_Set exercise_.
Copy each of the following lines without any alteration.
─── Material ───
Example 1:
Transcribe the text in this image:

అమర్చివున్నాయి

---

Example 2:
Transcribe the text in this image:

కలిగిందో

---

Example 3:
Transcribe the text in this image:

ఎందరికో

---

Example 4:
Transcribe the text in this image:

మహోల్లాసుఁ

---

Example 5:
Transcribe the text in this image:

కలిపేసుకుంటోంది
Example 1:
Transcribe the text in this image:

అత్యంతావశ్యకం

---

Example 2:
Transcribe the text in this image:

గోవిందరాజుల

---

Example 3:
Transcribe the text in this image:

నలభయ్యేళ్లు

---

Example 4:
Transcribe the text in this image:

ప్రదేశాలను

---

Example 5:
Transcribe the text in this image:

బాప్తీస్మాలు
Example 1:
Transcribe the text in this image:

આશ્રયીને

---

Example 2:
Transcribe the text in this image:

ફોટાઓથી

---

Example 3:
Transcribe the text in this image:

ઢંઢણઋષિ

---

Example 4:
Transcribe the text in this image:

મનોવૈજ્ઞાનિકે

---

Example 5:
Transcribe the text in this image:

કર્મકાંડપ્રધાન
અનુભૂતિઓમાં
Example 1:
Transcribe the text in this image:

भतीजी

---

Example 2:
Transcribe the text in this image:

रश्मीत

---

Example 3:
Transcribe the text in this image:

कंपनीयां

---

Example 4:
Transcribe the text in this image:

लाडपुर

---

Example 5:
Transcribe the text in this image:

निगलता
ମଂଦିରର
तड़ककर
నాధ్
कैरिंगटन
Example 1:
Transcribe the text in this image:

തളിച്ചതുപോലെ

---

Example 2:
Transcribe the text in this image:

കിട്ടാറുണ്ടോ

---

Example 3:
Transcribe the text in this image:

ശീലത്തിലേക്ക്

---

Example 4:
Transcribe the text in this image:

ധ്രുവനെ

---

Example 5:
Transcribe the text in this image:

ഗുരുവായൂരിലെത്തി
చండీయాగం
───
_Task answer_.
Example 1:
Transcribe the text in this image:

అమర్చివున్నాయి

---

Example 2:
Transcribe the text in this image:

కలిగిందో

---

Example 3:
Transcribe the text in this image:

ఎందరికో

---

Example 4:
Transcribe the text in this image:

మహోల్లాసుఁ

---

Example 5:
Transcribe the text in this image:

కలిపేసుకుంటోంది
Example 1:
Transcribe the text in this image:

అత్యంతావశ్యకం

---

Example 2:
Transcribe the text in this image:

గోవిందరాజుల

---

Example 3:
Transcribe the text in this image:

నలభయ్యేళ్లు

---

Example 4:
Transcribe the text in this image:

ప్రదేశాలను

---

Example 5:
Transcribe the text in this image:

బాప్తీస్మాలు
Example 1:
Transcribe the text in this image:

આશ્રયીને

---

Example 2:
Transcribe the text in this image:

ફોટાઓથી

---

Example 3:
Transcribe the text in this image:

ઢંઢણઋષિ

---

Example 4:
Transcribe the text in this image:

મનોવૈજ્ઞાનિકે

---

Example 5:
Transcribe the text in this image:

કર્મકાંડપ્રધાન
અનુભૂતિઓમાં
Example 1:
Transcribe the text in this image:

भतीजी

---

Example 2:
Transcribe the text in this image:

रश्मीत

---

Example 3:
Transcribe the text in this image:

कंपनीयां

---

Example 4:
Transcribe the text in this image:

लाडपुर

---

Example 5:
Transcribe the text in this image:

निगलता
ମଂଦିରର
तड़ककर
నాధ్
कैरिंगटन
Example 1:
Transcribe the text in this image:

തളിച്ചതുപോലെ

---

Example 2:
Transcribe the text in this image:

കിട്ടാറുണ്ടോ

---

Example 3:
Transcribe the text in this image:

ശീലത്തിലേക്ക്

---

Example 4:
Transcribe the text in this image:

ധ്രുവനെ

---

Example 5:
Transcribe the text in this image:

ഗുരുവായൂരിലെത്തി
చండీయాగం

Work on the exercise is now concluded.